Collected data entries:
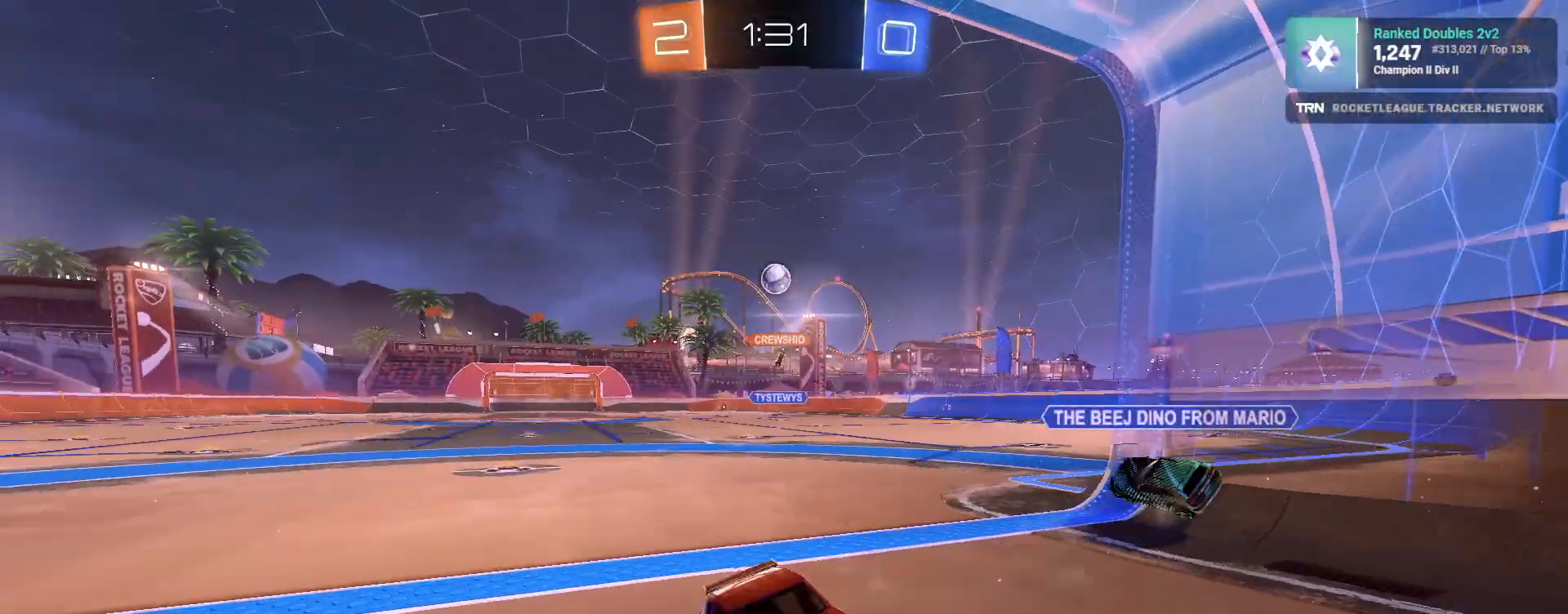
{"buttons": ["R2"], "left_stick": "down-right", "right_stick": "center", "events": [[17, "left_stick", "left"], [217, "left_stick", "center"], [283, "left_stick", "right"], [450, "left_stick", "down-right"]]}
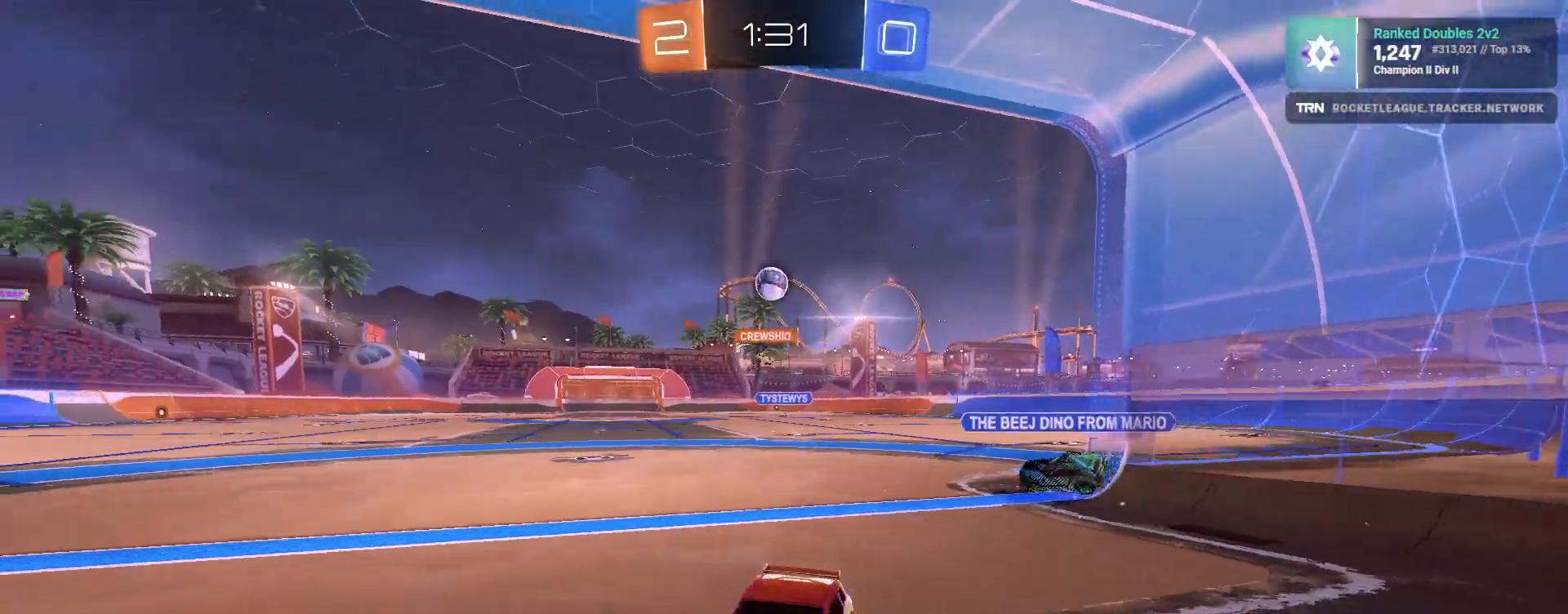
{"buttons": ["R2"], "left_stick": "down-right", "right_stick": "center", "events": [[67, "L1", "down"], [233, "L1", "up"]]}
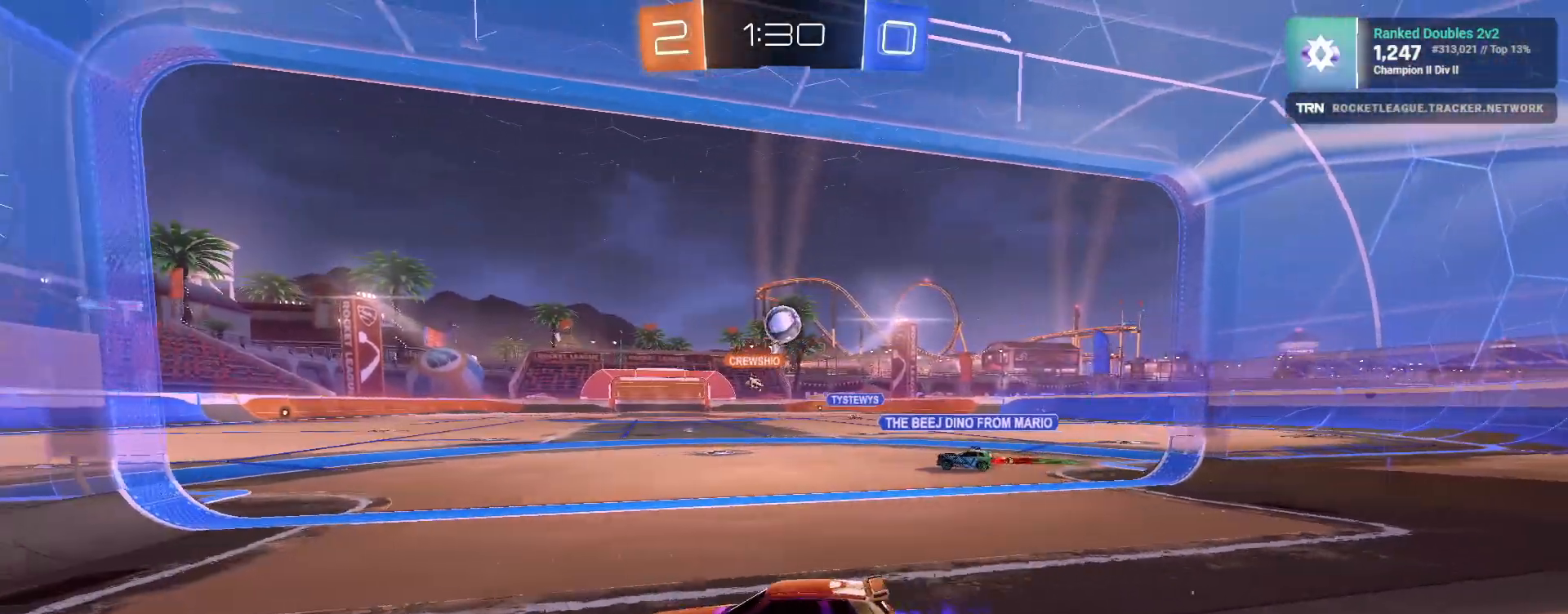
{"buttons": ["R2"], "left_stick": "center", "right_stick": "center", "events": [[467, "left_stick", "center"]]}
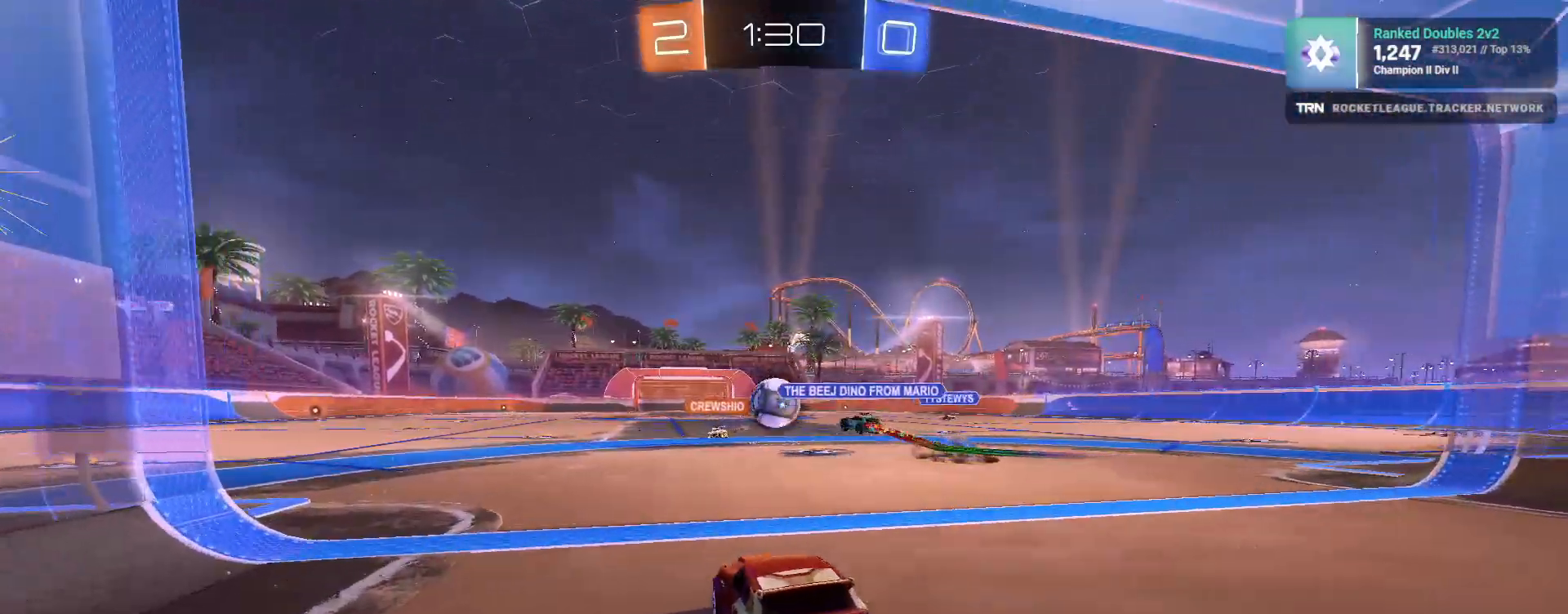
{"buttons": ["R2"], "left_stick": "right", "right_stick": "center", "events": [[133, "left_stick", "left"], [300, "left_stick", "center"], [467, "left_stick", "right"]]}
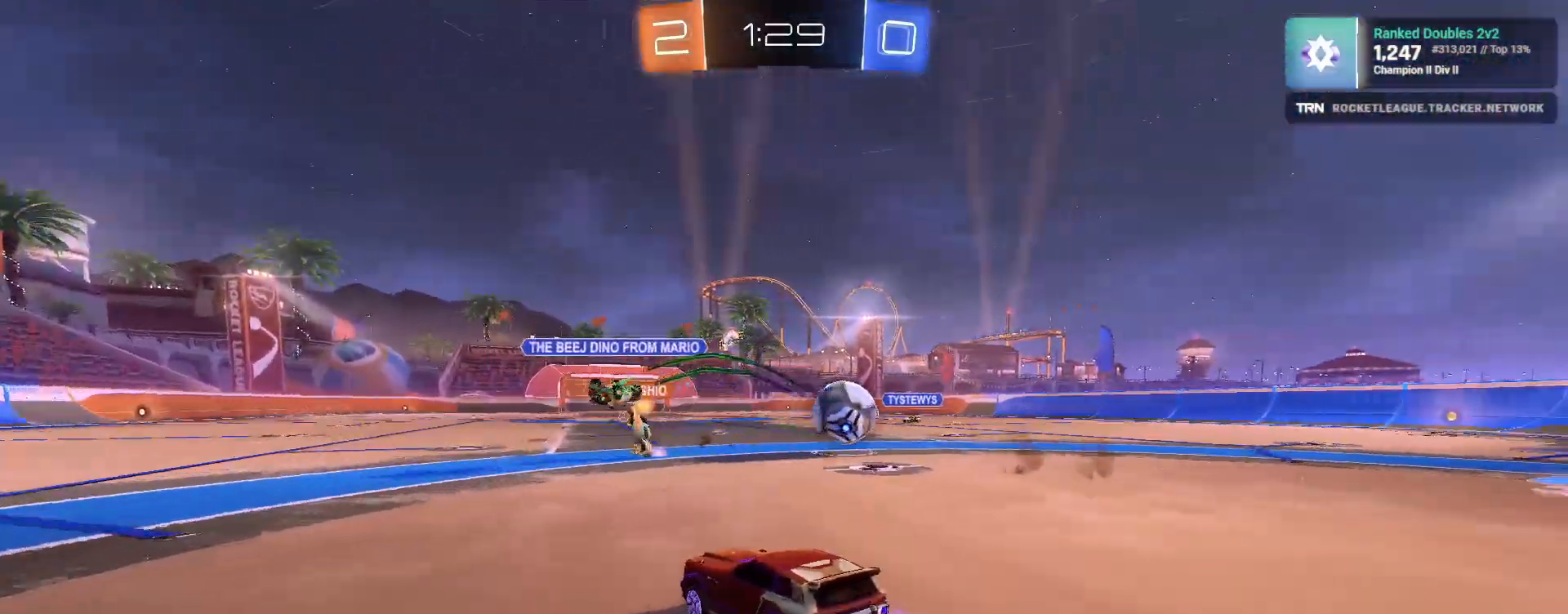
{"buttons": ["R2"], "left_stick": "right", "right_stick": "center", "events": [[200, "L1", "down"], [317, "L1", "up"]]}
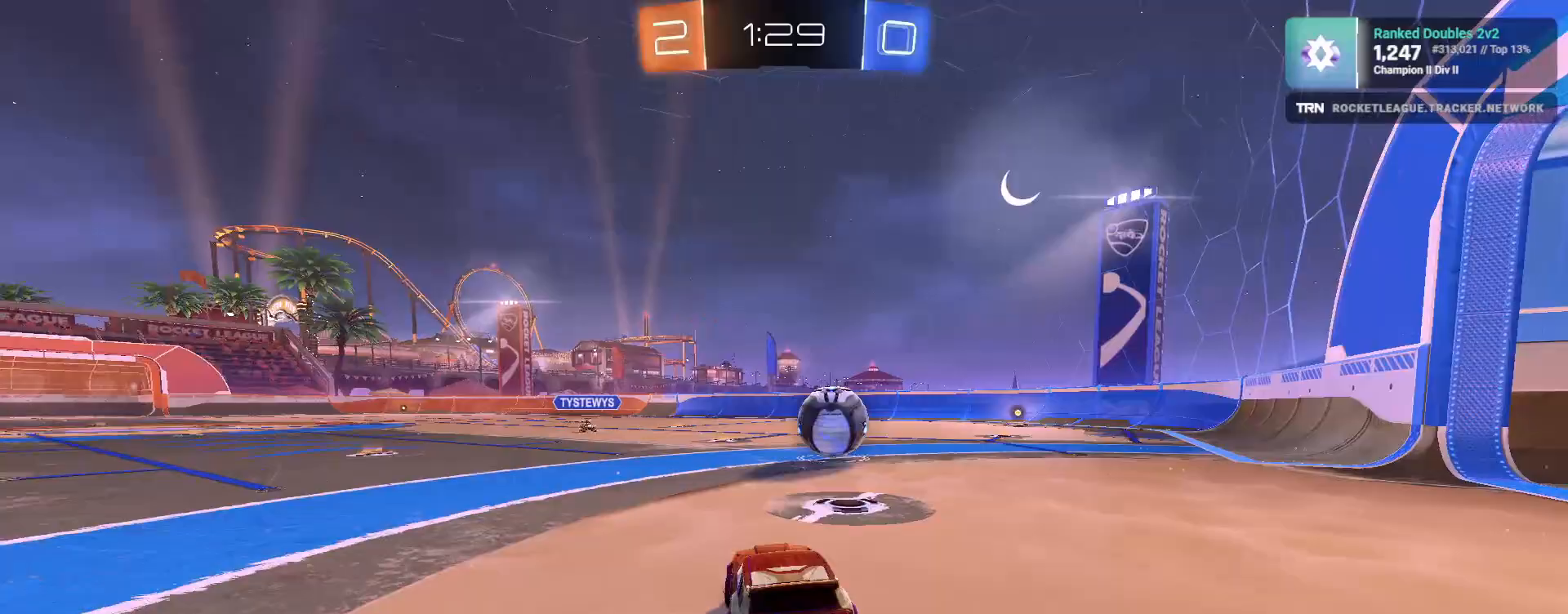
{"buttons": ["CROSS", "R2"], "left_stick": "up", "right_stick": "center", "events": [[83, "left_stick", "center"], [217, "left_stick", "right"], [300, "CROSS", "down"], [317, "left_stick", "up"], [383, "CROSS", "up"], [433, "CROSS", "down"]]}
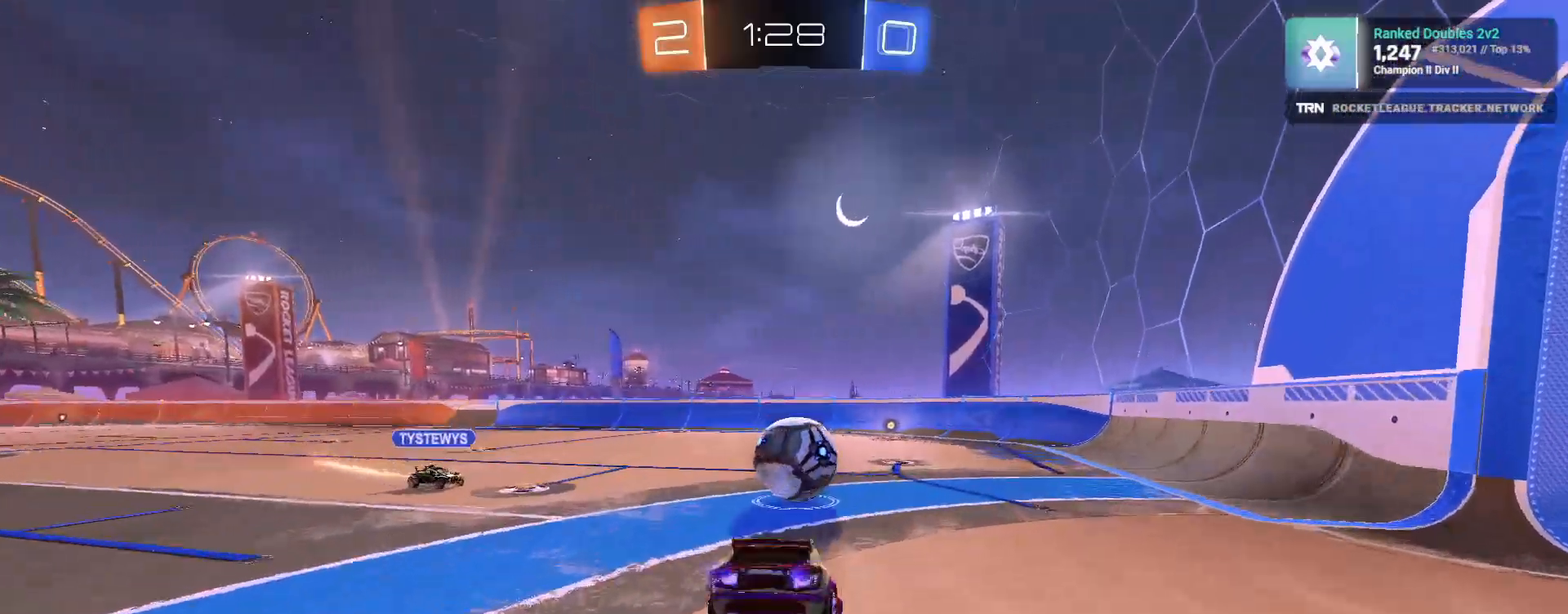
{"buttons": ["TRIANGLE", "R2"], "left_stick": "center", "right_stick": "center", "events": [[33, "CROSS", "up"], [50, "left_stick", "center"], [467, "TRIANGLE", "down"]]}
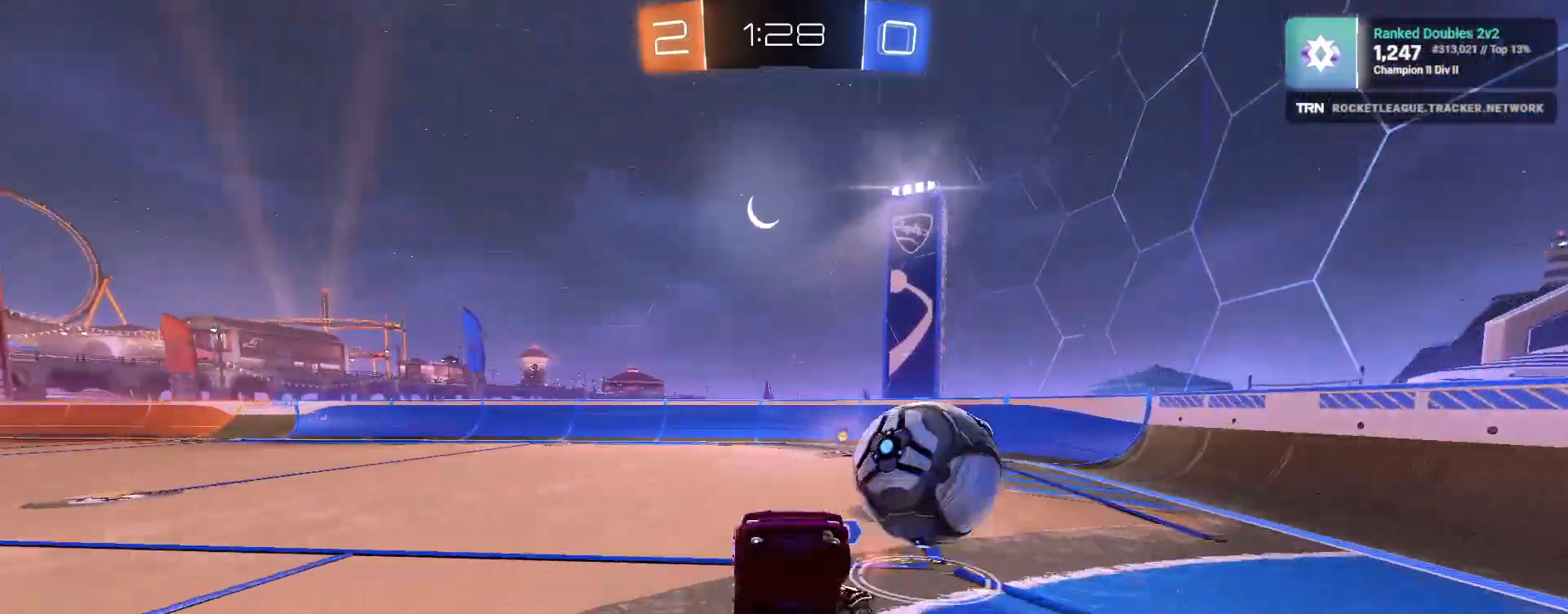
{"buttons": ["TRIANGLE", "R2"], "left_stick": "right", "right_stick": "center", "events": [[83, "TRIANGLE", "up"], [417, "TRIANGLE", "down"], [450, "left_stick", "right"]]}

What you are asked to do:
Your response must reproduce every line of the data exactly, with images omitted.

Reply to the exercise:
{"buttons": ["R2"], "left_stick": "down-right", "right_stick": "center", "events": [[17, "left_stick", "left"], [217, "left_stick", "center"], [283, "left_stick", "right"], [450, "left_stick", "down-right"]]}
{"buttons": ["R2"], "left_stick": "down-right", "right_stick": "center", "events": [[67, "L1", "down"], [233, "L1", "up"]]}
{"buttons": ["R2"], "left_stick": "center", "right_stick": "center", "events": [[467, "left_stick", "center"]]}
{"buttons": ["R2"], "left_stick": "right", "right_stick": "center", "events": [[133, "left_stick", "left"], [300, "left_stick", "center"], [467, "left_stick", "right"]]}
{"buttons": ["R2"], "left_stick": "right", "right_stick": "center", "events": [[200, "L1", "down"], [317, "L1", "up"]]}
{"buttons": ["CROSS", "R2"], "left_stick": "up", "right_stick": "center", "events": [[83, "left_stick", "center"], [217, "left_stick", "right"], [300, "CROSS", "down"], [317, "left_stick", "up"], [383, "CROSS", "up"], [433, "CROSS", "down"]]}
{"buttons": ["TRIANGLE", "R2"], "left_stick": "center", "right_stick": "center", "events": [[33, "CROSS", "up"], [50, "left_stick", "center"], [467, "TRIANGLE", "down"]]}
{"buttons": ["TRIANGLE", "R2"], "left_stick": "right", "right_stick": "center", "events": [[83, "TRIANGLE", "up"], [417, "TRIANGLE", "down"], [450, "left_stick", "right"]]}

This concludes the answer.